The study shows that an extraordinary 44% of those surveyed simply ignore employees who exhibit negative or manipulative behaviour in the workplace, and that confronting these harmful behaviours is not the obvious first choice. Stacey Engels, President of Fierce Conversations writes, “The fact that confronting problematic employees directly is people’s third choice of action should be concerning to all organisational leaders. The amount of time and energy that can be saved by providing employees the skills and empowerment to address issues head-on, before they become larger issues, is critical.” 

We all know the challenges of giving people open and constructive feedback about their behaviour, especially if they feel criticised or attacked. And while it is often perceived to be the task of leaders to deal with these issues, leaders alone cannot fix them. Everyone needs to develop effective strategies to deal with problematic colleagues. Again, Stacey Engels. ‘’By equipping employees with the skills to address the issues themselves first, many issues can be resolved quickly and efficiently, before they become even greater concerns.” 

As an internationally recognised training concept, Fierce Conversations has long advocated the need for transparent, regular and positive feedback in the workplace. To help us achieve this, Fierce advocates 4 core objectives that we can use to build a more collaborative communication culture.

As individuals, we need to understand that we do not own the truth. In fact, we are competing with multiple realities and perspectives around us all of the time. Every time we talk to other people, we need to stay open, in a constant mode of inquiry, committed to listening. Reflection: Is your organisation allowing your employees to challenge decisions and leadership  If not, you may be setting a trend that results in a loss of innovation.

We should always walk away from a conversation with something new, or having offered something new to the other person. Reflection: Do you cultivate a culture of learning or of expertise around you at work?

The conversations an organisation is not having are the ones that are often the most costly. Burying or ignoring problems will only guarantee the outcome we are trying to avoid. Reflection: As an organisation, are employees free to discuss concerns, what Amy Edmondson calls psychological safety, about what is problematic? 

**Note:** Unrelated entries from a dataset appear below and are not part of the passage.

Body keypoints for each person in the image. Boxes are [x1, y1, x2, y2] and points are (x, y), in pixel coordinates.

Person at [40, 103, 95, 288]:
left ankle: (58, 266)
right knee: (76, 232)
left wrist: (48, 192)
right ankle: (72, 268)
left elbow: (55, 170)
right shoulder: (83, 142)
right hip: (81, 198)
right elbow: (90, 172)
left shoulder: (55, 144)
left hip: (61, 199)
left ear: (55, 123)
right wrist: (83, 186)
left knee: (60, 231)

It’s all about people. That means we need to ensure that every conversation is designed to foster relationships as the foundation of efficient collaboration. Reflection: Is your organisation “living“ this core people principle, or does your workplace culture focus on tasks and results at the expense of relationships?

The rewards in having effective conversations are obvious: less stress, improved job satisfaction and, ultimately, higher performance. Having conversations based on Fierce’s 4 objectives can help you to improve your communication and achieve better results. Can we afford not to?